▶ Consignes de travail
#1 Transcrivez fidèlement le passage du rapport sur les élections municipales au Kosovo qui va de « 3. L’Union européenne » jusqu'à « maire de Gjilan. ».
#2 Rédigez la suite du rapport sur les élections municipales au Kosovo à partir de sa dernière phrase.

▶ Texte à étudier
+++

Strasbourg, 8 janvier 2003.

CG/Bur (9) 80

Rapport sur les éléctions municipales au Kosovo - 26 octobre 2002

Rapporteur : M. Tomas JIRSA (République tchèque)

Document adopté par le Bureau du Congrès le 16 décembre 2002

Introduction

Mission d’observation du Congrès des pouvoirs locaux et régionaux de l’Europe (CPLRE)

1. Lors des deuxièmes élections municipales au Kosovo1, organisées par l’OSCE (en application de la Résolution 1244 de l’ONU) et la Mission d’administration intérimaire des Nations Unies au Kosovo (MINUK), le CPLRE a participé à une mission d’observation impliquant quelque 120 observateurs (et 200 observateurs internationaux indépendants), coordonnée par la MOECE III (Mission d’observation des élections du Conseil de l’Europe III). Cette dernière, créée spécialement par le Conseil de l’Europe en juillet 2002, est placée sous l’autorité de l’Ambassadeur Civiletti (Italie) et de György Bergou, membre du Secrétariat du CPLRE.

2. Huit membres du Congrès et deux membres du Secrétariat du CPLRE ont participé à l’observation de ces élections municipales, qui se sont tenues le 26 octobre 2002. Leurs noms et lieux de déploiement sont indiqués à l’annexe 1. M. Tomas Jirsa (République tchèque), qui conduisait la délégation du Congrès, a également été nommé rapporteur.

3. L’Union européenne et l’OSCE n’étaient ni l’une ni l’autre représentées par une délégation politique et l’Assemblée parlementaire du Conseil de l’Europe n’avait envoyé qu’une petite délégation. De ce fait, le Congrès était le principal organe politique présent pour observer ces élections.

4. Les observateurs du Congrès ont suivi une session de formation à Pristina, du 22 au 24 octobre 2002. Le 24 octobre, la délégation du CPLRE a rencontré M. Faruk Spahija, maire de Mitrovica. Le 25 octobre, un membre de la délégation (M. Tokus, Turquie, accompagné d’un représentant du Secrétariat) a tenu une réunion à Pristina avec des membres de l’Association des communes du Kosovo, sous la présidence de M. Lutfi Haziri, maire de Gjilan.

5. Le 25 octobre, un membre du Congrès (M. Tokus, Turquie) et un représentant de son Secrétariat ont participé conjointement avec la délégation de l’Assemblée parlementaire à des réunions avec les représentants politiques du Kosovo dont la liste suit :
- Ibrahim Rugova, président, LDK ;
- Ramush Haradinaj, chef de l’Alliance pour l’avenir du Kosovo (AAK) ;
- Hashim Thaci, chef de parti, PDK.

Ils ont également rencontré l’Ambassadeur Pascal Fieschi, chef de la Mission de l’OSCE au Kosovo.

6. S’AGISSANT DE LA CAMPAGNE ELECTORALE ET DE L’ORGANISATION DES ELECTIONS, VOTRE RAPPORTEUR SOUSCRIT AUX CONSTATATIONS ET CONCLUSIONS DU RAPPORT FINAL ETABLI PAR LA MOECE III (voir annexe 2) .

+++

▶ Données de l'exercice
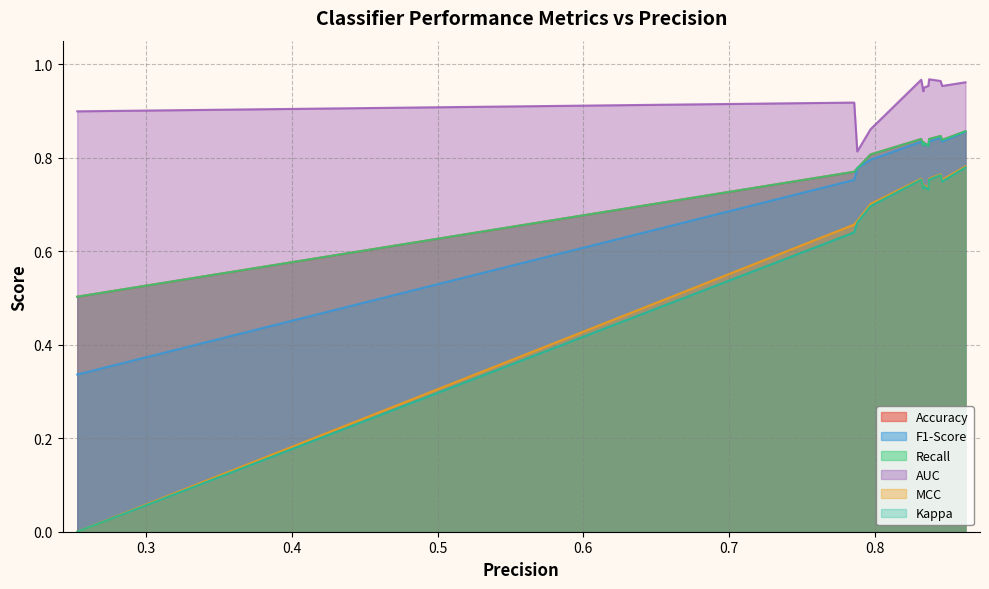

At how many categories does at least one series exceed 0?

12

+++

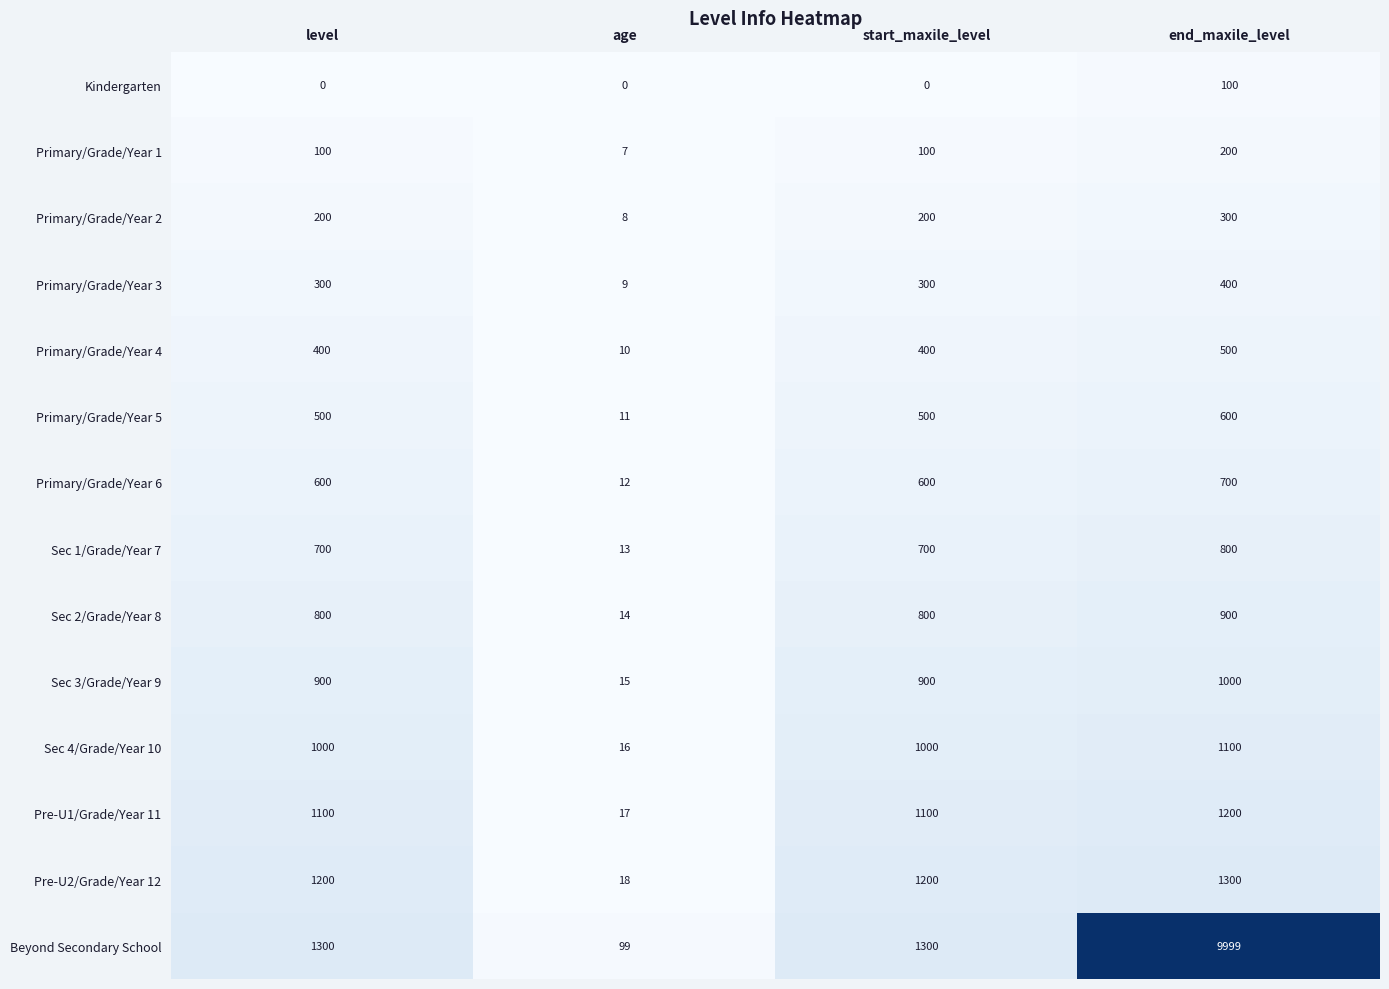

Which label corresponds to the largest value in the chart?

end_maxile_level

+++

▶ Réponses ci-après
#1
3. L’Union européenne et l’OSCE n’étaient ni l’une ni l’autre représentées par une délégation politique et l’Assemblée parlementaire du Conseil de l’Europe n’avait envoyé qu’une petite délégation. De ce fait, le Congrès était le principal organe politique présent pour observer ces élections.

4. Les observateurs du Congrès ont suivi une session de formation à Pristina, du 22 au 24 octobre 2002. Le 24 octobre, la délégation du CPLRE a rencontré M. Faruk Spahija, maire de Mitrovica. Le 25 octobre, un membre de la délégation (M. Tokus, Turquie, accompagné d’un représentant du Secrétariat) a tenu une réunion à Pristina avec des membres de l’Association des communes du Kosovo, sous la présidence de M. Lutfi Haziri, maire de Gjilan.

#2
7. Votre rapporteur souhaite simplement ajouter les remarques suivantes :

7.1 Les observateurs du Congrès remercient la MOECE III pour la qualité de la préparation et de l’organisation de leur mission. Cependant, concernant les documents mis à la disposition des observateurs, les membres du Congrès recommandent une simplification et une clarification des formulaires relatifs au déroulement du scrutin.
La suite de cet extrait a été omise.